The one thing that her school does that is really great is they have two projects per year that are very open-ended. The kids get a basic assignment (i.e., make a book) and are allowed to take it as far as they want to. I think in public schools project based learning is really the way to go. Just give those kids, give ALL the kids, a couple of projects and let them select their own ceilings! It’s not much, but it is something. In her project last year, my child got to bring her knowledge of a historical event she was interested in to the project. The class didn’t really get it, but it let her understand that the learning she was doing at home in some way connects to school. Having all kids do their own projects and be evaluated by adults–with real questions, really pointing out things they missed or things for them to consider, can keep them going. Unfortunately, my child’s school doesn’t evaluate. Basically, the kids do the projects and present at a big festival where they show their parents what they did. I think I’m going to push for real assessment this year.

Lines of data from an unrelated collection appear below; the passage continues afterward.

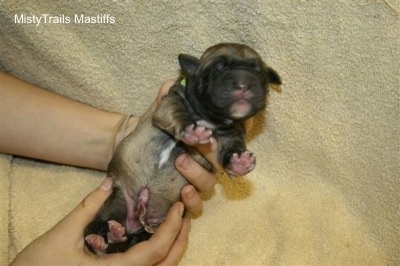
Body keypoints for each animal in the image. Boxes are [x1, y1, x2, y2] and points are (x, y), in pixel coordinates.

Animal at [84, 42, 282, 255]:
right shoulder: (170, 102)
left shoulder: (232, 134)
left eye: (259, 73)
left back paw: (115, 235)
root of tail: (134, 222)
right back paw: (100, 238)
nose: (244, 82)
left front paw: (239, 163)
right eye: (215, 70)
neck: (211, 118)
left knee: (123, 243)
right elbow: (178, 113)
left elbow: (233, 147)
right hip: (116, 201)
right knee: (99, 235)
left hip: (144, 228)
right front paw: (192, 131)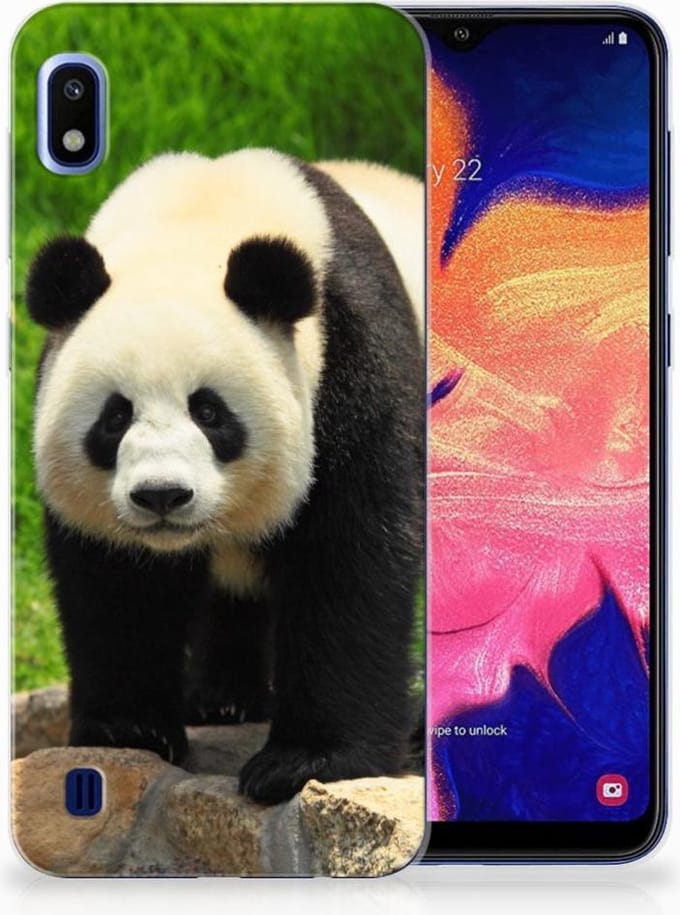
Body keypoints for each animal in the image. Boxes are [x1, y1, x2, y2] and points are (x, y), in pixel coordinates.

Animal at [25, 149, 424, 804]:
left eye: (209, 412)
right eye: (115, 417)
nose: (162, 495)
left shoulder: (354, 361)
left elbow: (350, 557)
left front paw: (305, 761)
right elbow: (117, 581)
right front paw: (129, 729)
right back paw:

We never use the G word. Ever. Way too much hostility. That Teach For America post with “I don’t care if your child is gifted” in big bold letters? That is pretty much how it is. Learning happens quietly at our home and we don’t mention it to anyone. But honestly, at least for a young child, “I don’t care if your child is gifted” means I don’t care if your child is not learning. I don’t care if your child is struggling. I don’t care if your child develops asynchronously and can’t fully communicate with me. I don’t care if your child is anxious and doesn’t want to come back to school again. That’s what I hear at least.
My child has always struggled in school. She borders on 2E (dyspraxia), is incredibly sensitive and gets very anxious when anyone is treated unfairly (which is actually good for the grit but bad for the behavior chart). Because she has trouble at school, we’ve made sure to keep in touch with the friends she makes over the years and have now developed a circle full. I decided to keep in touch with these kids and their parents because they were sweet and sensitive and, like my daughter, were often rejected both by other kids and by teachers at school. Over time, I learned that every one of them tests gifted. These kids don’t have it as easy as people might imagine they would.
Nancy Bailey says
Excellent points, Laura. And thank you for commenting. I wonder how many students are not identified, or who are bored and become behavioral problems.
It sounds like you have really zeroed in on your daughter’s needs. And you have done a lot to help her out.
It is too bad “gifted” is the word used because it is confusing. I agree that instruction at a student’s level is the way to go. Trying to get smaller class sizes would help
And projects are so much better than repetitive testing.
Thanks so much for sharing!
Gina Kennedy says
As a Gifted Specialist in a school district in Texas I can only tell you how close to home this article hits. Every year I have to fight for for equity for the gifted program. When classrooms are allocated everyone is placed ahead of the gifted students in our school Being that we are a Title One school, the majority of focus is on our students at risk for not passing the state standardized test. Most of the time administrators forget we are here unless paperwork is due. We hired a half-time specialist to help with the increasing number of TAG students on our campus and they moved her from room to room to instruct while other entire classrooms were taken up by one or two resource or speech students. 80% of my parents have told me that if we didn’t have a gifted program at my campus they would enroll their students in charter or private schools. Without the gifted students at our school, our campus would suffer immensely; yet they are completely ignored. No differentiation or special enrichment is offered in our regular classrooms. This is just another solid example as to why our public school system is failing.
Nancy Bailey says
Gina, Your comment is so important that I am going to revive this post and attempt to showcase it for a while. I don’t think, unfortunately, that you are alone with your situation. Thank you for sharing!